Embora o governo do presidente JK fosse democrático, a lei que proibia o futebol às mulheres ainda não havia sido revogada. Então, rolaram rumores de que o Conselho Nacional de Desporto (CND) proibiria a exibição das meninas do Araguari, em “Belô”. Mas ficou nos boatos. “...valeu a pena...Toda aquela multidão que se comprimia no maior estádio de Minas saiu satisfeita ao término dos cinquenta minutos... jogados dois tempos de 25. Ninguém ficou decepcionado com as garotas...embaixadoras do futebol feminino”, afirmou a “Manchete Esportiva”, acrescentando, de forma poética: “O espetáculo valeu pela graça com que  (elas) procuraram enfeitar as jogadas, com dribles curtos, usando, sistematicamente, os finos calcanhares, chutinhos delicados, como que não querendo magoar a pelota, que também é feminina... marcaram três tentos, todos eles de autênticos lençóis tão bem confeccionados que dir-se-iam de linho e trabalhado a ponto de cruz ou de sombra.”
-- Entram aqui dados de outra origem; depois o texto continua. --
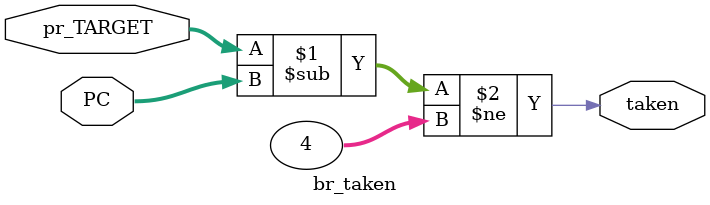
<source format=v>
module br_taken #(parameter W = 32)(
    input [W-1:0] PC,pr_TARGET,
    output taken
);
    assign taken = ((pr_TARGET - PC) != 4); 
endmodule
</source>
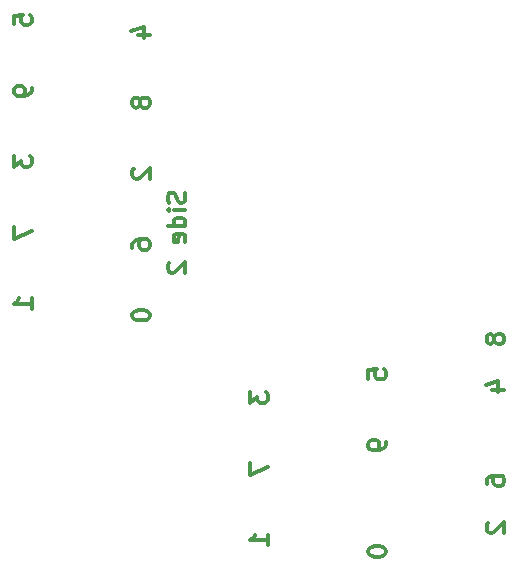
<source format=gbl>
G04 (created by PCBNEW (2013-mar-13)-testing) date Sun 30 Jun 2013 20:15:12 WST*
%MOIN*%
G04 Gerber Fmt 3.4, Leading zero omitted, Abs format*
%FSLAX34Y34*%
G01*
G70*
G90*
G04 APERTURE LIST*
%ADD10C,0.006000*%
%ADD11C,0.011811*%
G04 APERTURE END LIST*
G54D10*
G54D11*
X56960Y-52474D02*
X57353Y-52474D01*
X56735Y-52334D02*
X57156Y-52193D01*
X57156Y-52559D01*
X53416Y-54218D02*
X53416Y-54330D01*
X53388Y-54386D01*
X53360Y-54415D01*
X53276Y-54471D01*
X53163Y-54499D01*
X52938Y-54499D01*
X52882Y-54471D01*
X52854Y-54443D01*
X52826Y-54386D01*
X52826Y-54274D01*
X52854Y-54218D01*
X52882Y-54190D01*
X52938Y-54161D01*
X53079Y-54161D01*
X53135Y-54190D01*
X53163Y-54218D01*
X53191Y-54274D01*
X53191Y-54386D01*
X53163Y-54443D01*
X53135Y-54471D01*
X53079Y-54499D01*
X52826Y-52109D02*
X52826Y-51827D01*
X53107Y-51799D01*
X53079Y-51827D01*
X53051Y-51884D01*
X53051Y-52024D01*
X53079Y-52080D01*
X53107Y-52109D01*
X53163Y-52137D01*
X53304Y-52137D01*
X53360Y-52109D01*
X53388Y-52080D01*
X53416Y-52024D01*
X53416Y-51884D01*
X53388Y-51827D01*
X53360Y-51799D01*
X48889Y-52559D02*
X48889Y-52924D01*
X49114Y-52727D01*
X49114Y-52812D01*
X49142Y-52868D01*
X49170Y-52896D01*
X49226Y-52924D01*
X49367Y-52924D01*
X49423Y-52896D01*
X49451Y-52868D01*
X49479Y-52812D01*
X49479Y-52643D01*
X49451Y-52587D01*
X49423Y-52559D01*
X48889Y-54921D02*
X48889Y-55314D01*
X49479Y-55061D01*
X56763Y-55624D02*
X56763Y-55511D01*
X56791Y-55455D01*
X56819Y-55427D01*
X56903Y-55371D01*
X57016Y-55343D01*
X57241Y-55343D01*
X57297Y-55371D01*
X57325Y-55399D01*
X57353Y-55455D01*
X57353Y-55568D01*
X57325Y-55624D01*
X57297Y-55652D01*
X57241Y-55680D01*
X57100Y-55680D01*
X57044Y-55652D01*
X57016Y-55624D01*
X56988Y-55568D01*
X56988Y-55455D01*
X57016Y-55399D01*
X57044Y-55371D01*
X57100Y-55343D01*
X57016Y-50731D02*
X56988Y-50674D01*
X56960Y-50646D01*
X56903Y-50618D01*
X56875Y-50618D01*
X56819Y-50646D01*
X56791Y-50674D01*
X56763Y-50731D01*
X56763Y-50843D01*
X56791Y-50899D01*
X56819Y-50928D01*
X56875Y-50956D01*
X56903Y-50956D01*
X56960Y-50928D01*
X56988Y-50899D01*
X57016Y-50843D01*
X57016Y-50731D01*
X57044Y-50674D01*
X57072Y-50646D01*
X57128Y-50618D01*
X57241Y-50618D01*
X57297Y-50646D01*
X57325Y-50674D01*
X57353Y-50731D01*
X57353Y-50843D01*
X57325Y-50899D01*
X57297Y-50928D01*
X57241Y-50956D01*
X57128Y-50956D01*
X57072Y-50928D01*
X57044Y-50899D01*
X57016Y-50843D01*
X56819Y-56917D02*
X56791Y-56946D01*
X56763Y-57002D01*
X56763Y-57142D01*
X56791Y-57199D01*
X56819Y-57227D01*
X56875Y-57255D01*
X56931Y-57255D01*
X57016Y-57227D01*
X57353Y-56889D01*
X57353Y-57255D01*
X41015Y-47047D02*
X41015Y-47440D01*
X41605Y-47187D01*
X41015Y-44685D02*
X41015Y-45050D01*
X41240Y-44853D01*
X41240Y-44938D01*
X41268Y-44994D01*
X41296Y-45022D01*
X41352Y-45050D01*
X41493Y-45050D01*
X41549Y-45022D01*
X41577Y-44994D01*
X41605Y-44938D01*
X41605Y-44769D01*
X41577Y-44713D01*
X41549Y-44685D01*
X44952Y-47750D02*
X44952Y-47637D01*
X44980Y-47581D01*
X45008Y-47553D01*
X45092Y-47497D01*
X45205Y-47469D01*
X45430Y-47469D01*
X45486Y-47497D01*
X45514Y-47525D01*
X45542Y-47581D01*
X45542Y-47694D01*
X45514Y-47750D01*
X45486Y-47778D01*
X45430Y-47806D01*
X45289Y-47806D01*
X45233Y-47778D01*
X45205Y-47750D01*
X45177Y-47694D01*
X45177Y-47581D01*
X45205Y-47525D01*
X45233Y-47497D01*
X45289Y-47469D01*
X45008Y-45106D02*
X44980Y-45134D01*
X44952Y-45191D01*
X44952Y-45331D01*
X44980Y-45388D01*
X45008Y-45416D01*
X45064Y-45444D01*
X45120Y-45444D01*
X45205Y-45416D01*
X45542Y-45078D01*
X45542Y-45444D01*
X45205Y-42857D02*
X45177Y-42800D01*
X45149Y-42772D01*
X45092Y-42744D01*
X45064Y-42744D01*
X45008Y-42772D01*
X44980Y-42800D01*
X44952Y-42857D01*
X44952Y-42969D01*
X44980Y-43025D01*
X45008Y-43053D01*
X45064Y-43082D01*
X45092Y-43082D01*
X45149Y-43053D01*
X45177Y-43025D01*
X45205Y-42969D01*
X45205Y-42857D01*
X45233Y-42800D01*
X45261Y-42772D01*
X45317Y-42744D01*
X45430Y-42744D01*
X45486Y-42772D01*
X45514Y-42800D01*
X45542Y-42857D01*
X45542Y-42969D01*
X45514Y-43025D01*
X45486Y-43053D01*
X45430Y-43082D01*
X45317Y-43082D01*
X45261Y-43053D01*
X45233Y-43025D01*
X45205Y-42969D01*
X41605Y-42407D02*
X41605Y-42519D01*
X41577Y-42575D01*
X41549Y-42604D01*
X41465Y-42660D01*
X41352Y-42688D01*
X41127Y-42688D01*
X41071Y-42660D01*
X41043Y-42632D01*
X41015Y-42575D01*
X41015Y-42463D01*
X41043Y-42407D01*
X41071Y-42379D01*
X41127Y-42350D01*
X41268Y-42350D01*
X41324Y-42379D01*
X41352Y-42407D01*
X41380Y-42463D01*
X41380Y-42575D01*
X41352Y-42632D01*
X41324Y-42660D01*
X41268Y-42688D01*
X45149Y-40663D02*
X45542Y-40663D01*
X44924Y-40523D02*
X45345Y-40382D01*
X45345Y-40748D01*
X41015Y-40298D02*
X41015Y-40016D01*
X41296Y-39988D01*
X41268Y-40016D01*
X41240Y-40073D01*
X41240Y-40213D01*
X41268Y-40269D01*
X41296Y-40298D01*
X41352Y-40326D01*
X41493Y-40326D01*
X41549Y-40298D01*
X41577Y-40269D01*
X41605Y-40213D01*
X41605Y-40073D01*
X41577Y-40016D01*
X41549Y-39988D01*
X52826Y-57845D02*
X52826Y-57902D01*
X52854Y-57958D01*
X52882Y-57986D01*
X52938Y-58014D01*
X53051Y-58042D01*
X53191Y-58042D01*
X53304Y-58014D01*
X53360Y-57986D01*
X53388Y-57958D01*
X53416Y-57902D01*
X53416Y-57845D01*
X53388Y-57789D01*
X53360Y-57761D01*
X53304Y-57733D01*
X53191Y-57705D01*
X53051Y-57705D01*
X52938Y-57733D01*
X52882Y-57761D01*
X52854Y-57789D01*
X52826Y-57845D01*
X44952Y-49971D02*
X44952Y-50028D01*
X44980Y-50084D01*
X45008Y-50112D01*
X45064Y-50140D01*
X45177Y-50168D01*
X45317Y-50168D01*
X45430Y-50140D01*
X45486Y-50112D01*
X45514Y-50084D01*
X45542Y-50028D01*
X45542Y-49971D01*
X45514Y-49915D01*
X45486Y-49887D01*
X45430Y-49859D01*
X45317Y-49831D01*
X45177Y-49831D01*
X45064Y-49859D01*
X45008Y-49887D01*
X44980Y-49915D01*
X44952Y-49971D01*
X49479Y-57649D02*
X49479Y-57311D01*
X49479Y-57480D02*
X48889Y-57480D01*
X48973Y-57424D01*
X49029Y-57367D01*
X49057Y-57311D01*
X41605Y-49775D02*
X41605Y-49437D01*
X41605Y-49606D02*
X41015Y-49606D01*
X41099Y-49550D01*
X41155Y-49493D01*
X41183Y-49437D01*
X46695Y-45908D02*
X46723Y-45992D01*
X46723Y-46133D01*
X46695Y-46189D01*
X46667Y-46217D01*
X46611Y-46245D01*
X46555Y-46245D01*
X46498Y-46217D01*
X46470Y-46189D01*
X46442Y-46133D01*
X46414Y-46020D01*
X46386Y-45964D01*
X46358Y-45936D01*
X46302Y-45908D01*
X46245Y-45908D01*
X46189Y-45936D01*
X46161Y-45964D01*
X46133Y-46020D01*
X46133Y-46161D01*
X46161Y-46245D01*
X46723Y-46498D02*
X46330Y-46498D01*
X46133Y-46498D02*
X46161Y-46470D01*
X46189Y-46498D01*
X46161Y-46526D01*
X46133Y-46498D01*
X46189Y-46498D01*
X46723Y-47033D02*
X46133Y-47033D01*
X46695Y-47033D02*
X46723Y-46976D01*
X46723Y-46864D01*
X46695Y-46808D01*
X46667Y-46780D01*
X46611Y-46751D01*
X46442Y-46751D01*
X46386Y-46780D01*
X46358Y-46808D01*
X46330Y-46864D01*
X46330Y-46976D01*
X46358Y-47033D01*
X46695Y-47539D02*
X46723Y-47483D01*
X46723Y-47370D01*
X46695Y-47314D01*
X46639Y-47286D01*
X46414Y-47286D01*
X46358Y-47314D01*
X46330Y-47370D01*
X46330Y-47483D01*
X46358Y-47539D01*
X46414Y-47567D01*
X46470Y-47567D01*
X46526Y-47286D01*
X46189Y-48242D02*
X46161Y-48270D01*
X46133Y-48326D01*
X46133Y-48467D01*
X46161Y-48523D01*
X46189Y-48551D01*
X46245Y-48579D01*
X46302Y-48579D01*
X46386Y-48551D01*
X46723Y-48214D01*
X46723Y-48579D01*
M02*

</source>
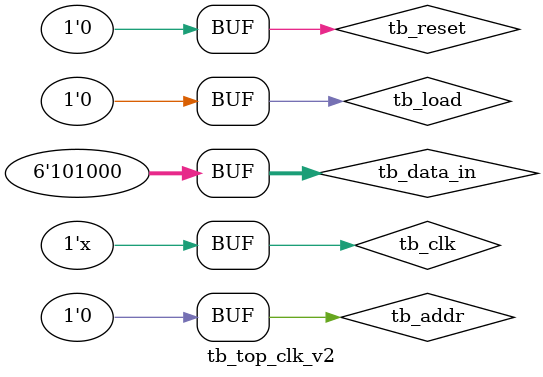
<source format=v>
`timescale 1ns / 1ps
 
module tb_top_clk_v2();
	
	reg  		tb_clk;
	reg  		tb_reset; 
	reg 		tb_load;
	reg  [1:0]	tb_addrs;
	reg  [5:0]	tb_data_in;
	wire [5:0]  tb_seconds_out;
 
 
	initial 
	begin
		tb_clk = 1'b0;
		tb_reset = 1'b1;
		tb_load = 1'b0;
		tb_addr = 2'b00;
		tb_data_in = 6'd40;
		#100 
		tb_reset = 1'b0;
		#500
		tb_load = 1'b1;
		tb_load = 1'b0;
	end
 
	always
	begin
		#5 tb_clk = ~tb_clk; //100 MHz 
	end
  
	top_clk_v2 DUT 
	(
		tb_clk  ,
		tb_reset,
		tb_load,
		tb_addrs,
		tb_data_in,
		tb_seconds_out
	);
  
  
endmodule

</source>
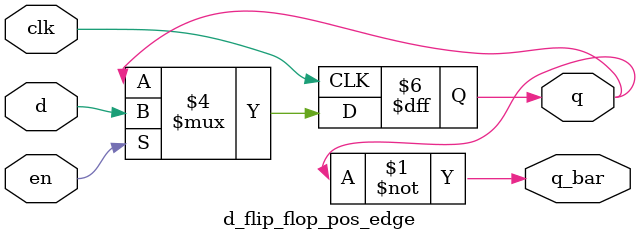
<source format=v>

module d_flip_flop_pos_edge (
    input       clk,        // Clock
    input       en,         // Enable
    input       d,          // Data
    output reg  q,          // Output
    output      q_bar       //
);

    assign q_bar = ~q;

    // D FLIP-FLOP WITH SYNC ENABLE
    always @ (posedge clk) begin
        if (en) begin
            q <= d;
        end else begin
            q <= q;
        end
    end

endmodule

</source>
Além de embaixadoras do futebol para mulheres, as gatinhas de Araguari mostram-se, também, "expert" em diplomacia e marketing: as 22 atletas usaram as camisas dos dois maiores times das capital, o Clube Atlético Mineiro e o América Futebol Clube, com o primeiro vencendo, por 2 x 1, dom dois gols de Wislena, descontando Neli.
O prélio foi promovido pelo departamento de esportes (ainda não se falava editoria) do jornal “Diário da Tarde” e as meninas que representaram o “Galo” foram: Eleuza (a mais paquerada e com duas fotos destacadas pela “Manchete Esportiva”); Zalfa e Marizete. Luci, Heloísa e Iracema; Haidê, Iraídes, Eulália, Wislena e Jane. As “americanas” eram: Leni, Darci e Ormenzinda; Nilza, Geni e Maria; Genilberte, Dolaci, Neli, Fili e Nádima.
O juiz foi Luís Teixeira, que acompanhava as meninas, e os bandeirinhas, da Federação Mineira de Futebol, Alcebíades Magalhães, o “Cidinho Bola Nossa”, que, na dúvida, decidia, sempre, em favor dos atleticanos, e Paulo Sanches.    

Mas ao time feminino do Araguari Atlético Clube não demorou muito pelos gamados. Um ano depois, por pressão da Igreja Católica Apostólica Romana, foi obrigado a pendurar as chuteiras.